Ana Monteiro, repare... Se o Ambiente está hoje melhor do que estava no tempo de Ana Paula Marques, então deverá creditar isso ao actual Secretário Regional, porque o Director Regional continua a ser o mesmo que era na época da dita senhora! Perdoe, mas realmente esta parte não percebi a não ser que esteja mesmo a dizer que o director cumpre as "ordens governativas" quaisquer que elas sejam boas ou más e aí dou-lhe mais parabéns porque começo a ver em si um lado irónico que eu desconhecia.

Não considero que a minha visão seja redutora. Penso que a sua é idealista. Deve tê-la e ainda bem que a tem porque pertence a este tipo de associação. Porém, para sua própria protecção e para protecção dos seus ideais não devia depositar tantas esperanças nos governantes quaisquer que eles sejam. Um governante é um homem (e porque não uma mulher, talvez a Ana tenha aspirações nesse sentido) cujos sorrisos, anuências e simpatias têm como único fim conquistar os outros para a sua causa, governativa ou oposta ao governo. Cara Ana, um cientista que começa a ser político deixa de ser um cientista. O Ambiente nos dias que correm é apenas algo que vende bem para os políticos. De novo lhe digo - a ilusão foi sua, com a idade verá que tenho razão.

- LINHAS FORNECIDAS:
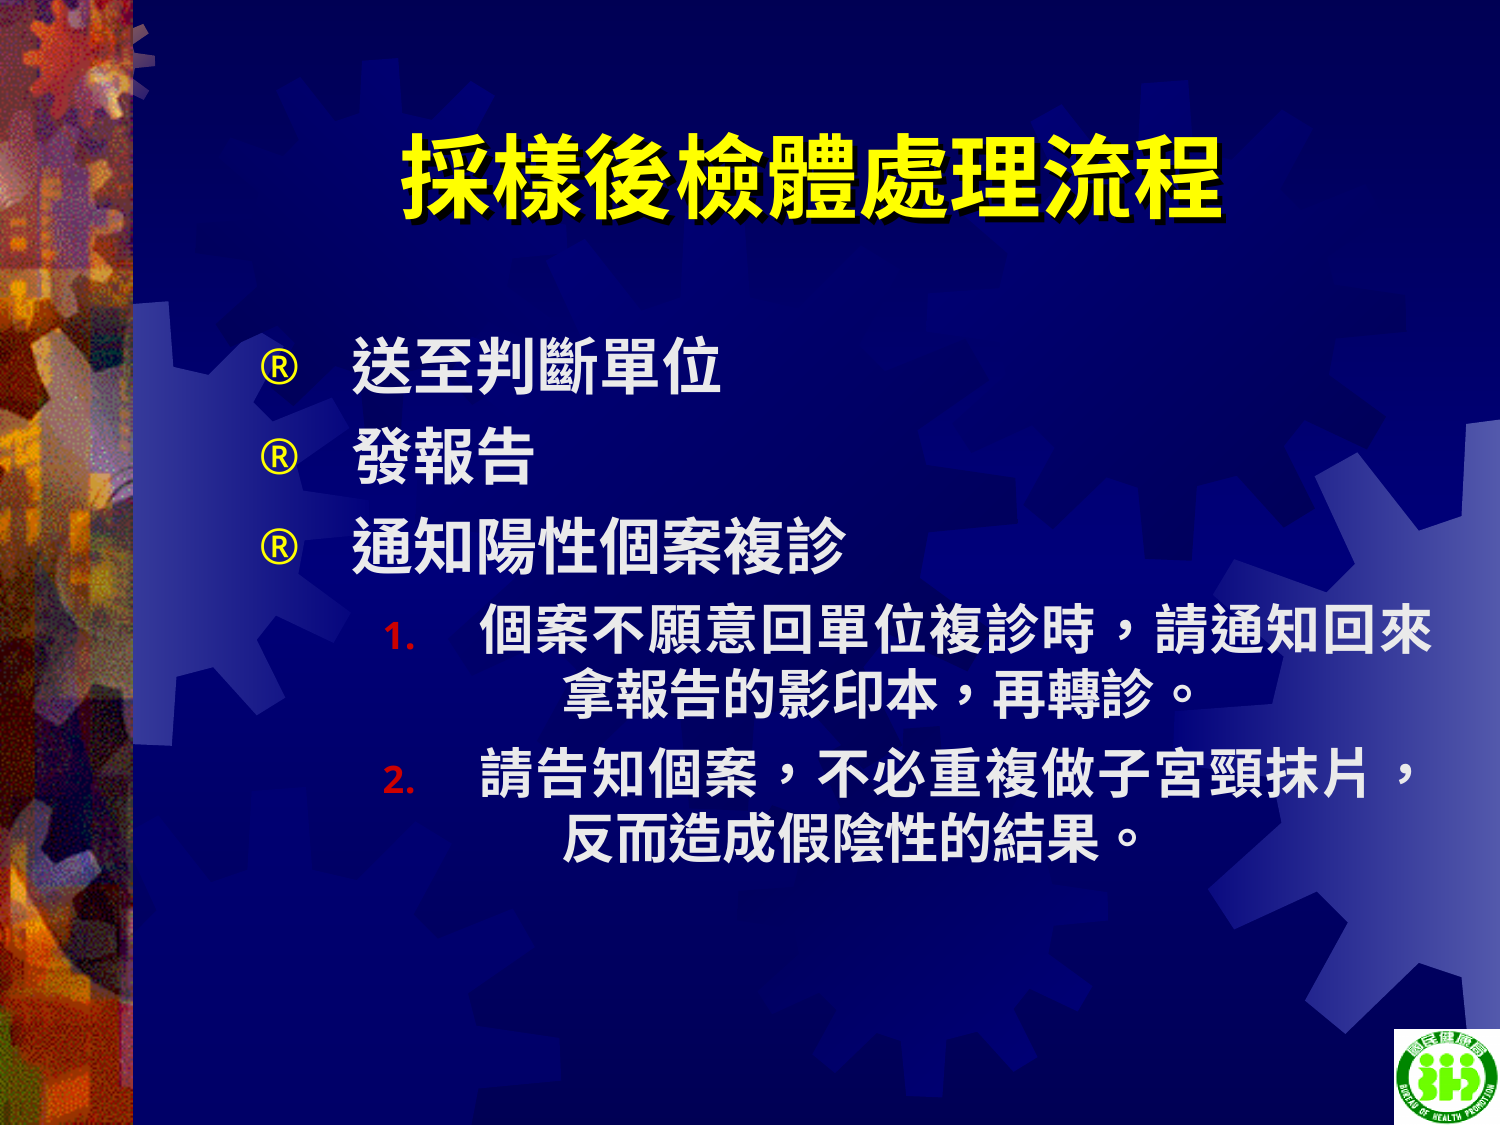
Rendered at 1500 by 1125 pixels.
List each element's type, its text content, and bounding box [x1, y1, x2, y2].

list 送至判斷單位 發報告 通知陽性個案複診 個案不願意回單位複診時，請通知回來拿報告的影印本，再轉診。 請告知個案，不必重複做子宮頸抹片，反而造成假陰性的結果。 [243, 320, 1449, 881]
title 採樣後檢體處理流程 [174, 50, 1450, 238]
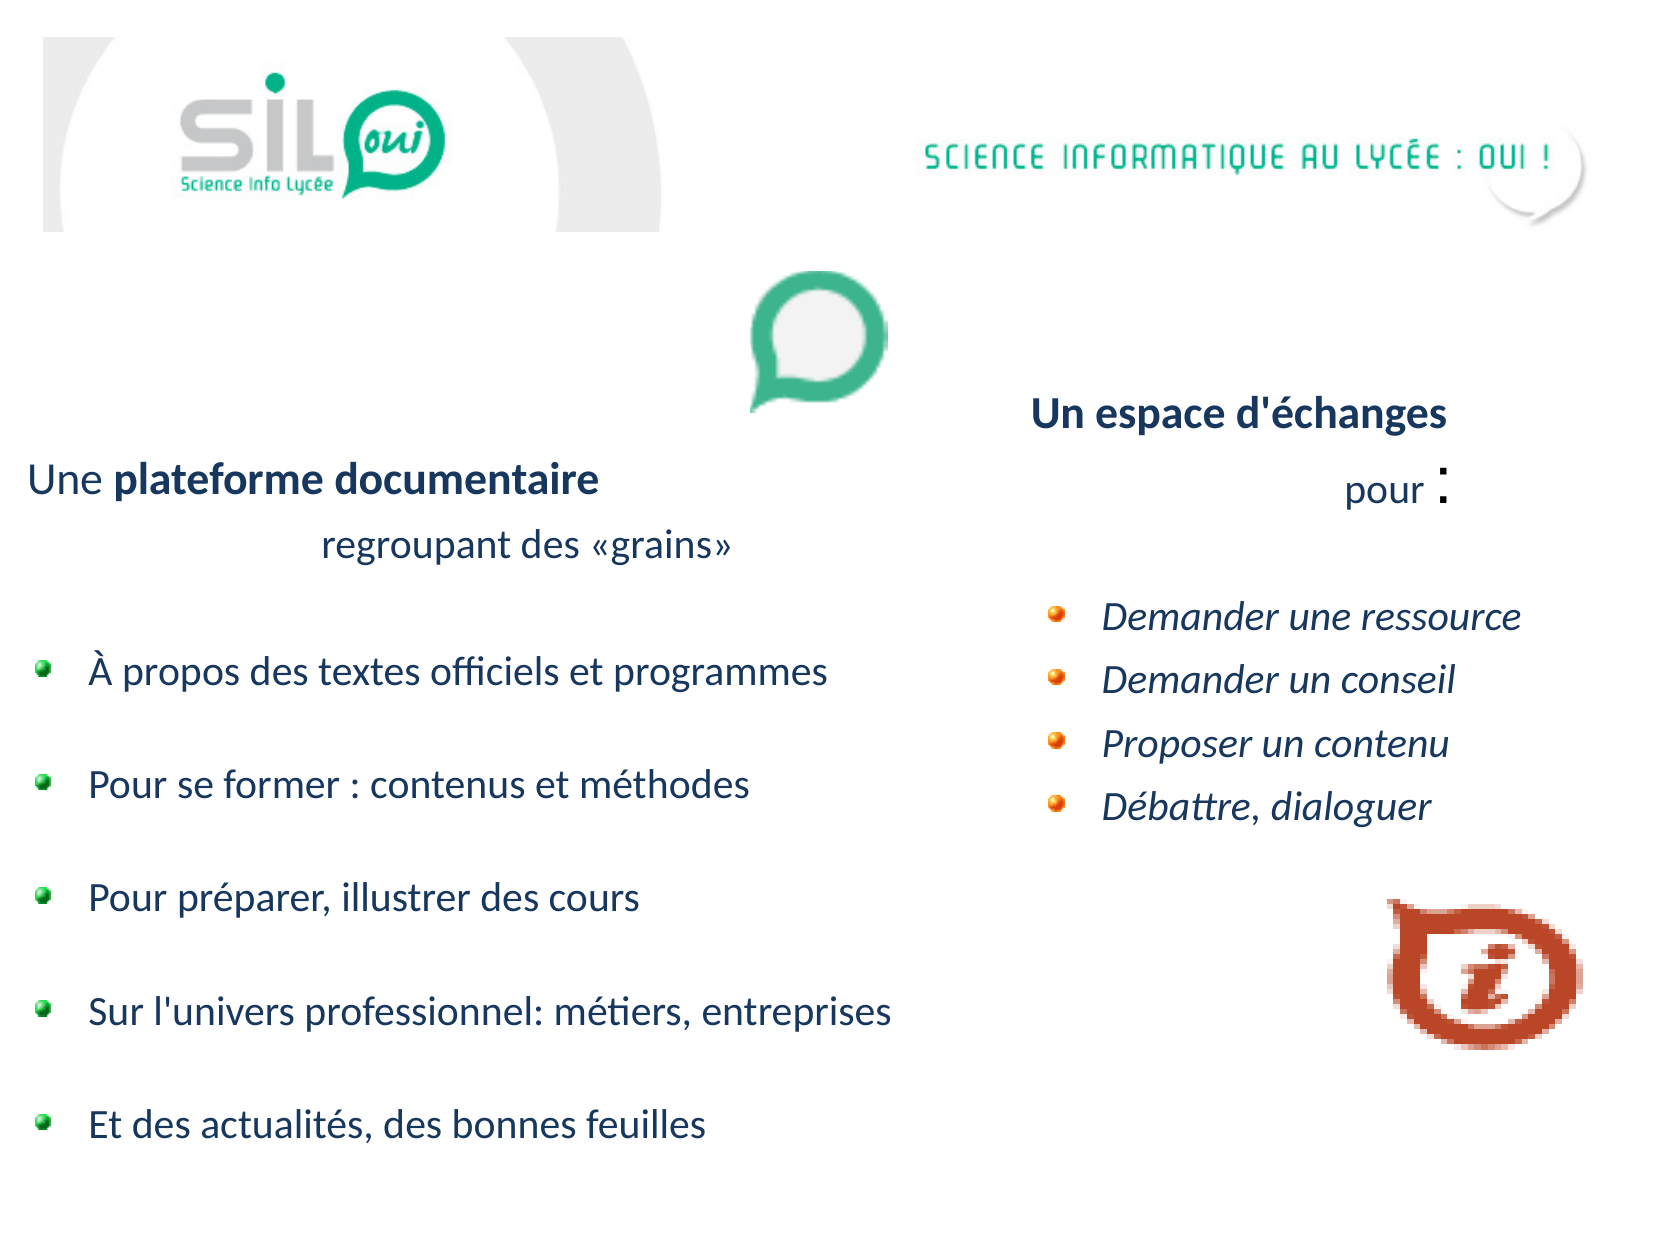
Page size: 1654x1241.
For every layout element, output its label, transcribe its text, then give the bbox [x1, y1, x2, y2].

list Un espace d'échanges pour : Demander une ressource Demander un conseil Proposer un contenu Débattre, dialoguer [1016, 375, 1654, 863]
picture [43, 37, 1613, 232]
picture [1387, 899, 1583, 1051]
picture [750, 271, 888, 413]
list Une plateforme documentaire regroupant des «grains» À propos des textes officiels et programmes Pour se former : contenus et méthodes Pour préparer, illustrer des cours Sur l'univers professionnel: métiers, entreprises Et des actualités, des bonnes feuilles [2, 441, 1166, 1201]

- TAREFAS A REALIZAR:
1 – Transcreva sem alterações a parte das linhas fornecidas que vai da linha que contém "Page size: 1654x1241." até ao fim dessas linhas, incluindo ambas as extremidades.
2 – Dê seguimento ao texto sobre o ambiente e os governantes, começando a seguir à última frase apresentada.
O texto e as linhas são independentes um do outro.

- LISTA DE RESPOSTAS:
1 –
Page size: 1654x1241.
For every layout element, output its label, transcribe its text, then give the bbox [x1, y1, x2, y2].

list Un espace d'échanges pour : Demander une ressource Demander un conseil Proposer un contenu Débattre, dialoguer [1016, 375, 1654, 863]
picture [43, 37, 1613, 232]
picture [1387, 899, 1583, 1051]
picture [750, 271, 888, 413]
list Une plateforme documentaire regroupant des «grains» À propos des textes officiels et programmes Pour se former : contenus et méthodes Pour préparer, illustrer des cours Sur l'univers professionnel: métiers, entreprises Et des actualités, des bonnes feuilles [2, 441, 1166, 1201]

2 –
Ana Monteiro disse...

Agradeço as suas preocupações, mas este é um post acerca da incineração e não acerca das de leitura de personalidades (talvez tenha aspirações nesse sentido). E como já referiu ser um homem mais velho e experiente, porque não nos brinda com a sua opinião sobre o que afinal é o tema deste post - a incineração que está prestas a acontecer nos Açores. E se a minha preocupação com o assunto é ser idealista, que lhe chamem idealismo. É bom ter ideais (não confundir com ingenuidade ou ilusão). É mau ser radical e a minha postura nunca foi fundamentalista. Tenho, sim, a minha opinião, bem fundamentada,e esta é aliás a posição da Quercus,de que há alternativas à incineração nos Açores que não estão a ser discutidas.

RS disse...

Cara Ana Monteiro,

lendo o seu post, tem de concordar que quase não se percebe que é sobre a incineração. Foi precisamente sobre esta questão que falei, digamos que pus o dedo na ferida. A Ana dedica o post ao Director Regional, insere poemas, diz que está desiludida com ele, trata-o pelo primeiro nome, enfim, convenhamos que quase parece uma senhora que acaba de ser abandonada pelo amante, desculpe o exagero. A incineração está ali tão pouco falada que se eu não acompanhasse os seus posts e não tivesse lido a entrevista no AE não percebia nada. Espero que entenda o que quero dizer e não me leve a mal. A minha crítica era precisamente ao seu modo de exposição e não à sua posição, com a qual, repito, concordo. Mas não concordo com o modo juvenil e feminino como a expôs.
Pergunta-me qual é a minha opinião sobre a incineração. Naturalmente sou contra, isto é público, não faria sentido outra coisa. Não tenho de a brindar com uma opinião, isso é outra coisa que está mal, quando muito posso dizer-lha como tenho dito sempre. Repito, a Ana tem muita força mas deve rever um pouco o modo como se expõe.
Penso que não tenho de me voltar a explicar.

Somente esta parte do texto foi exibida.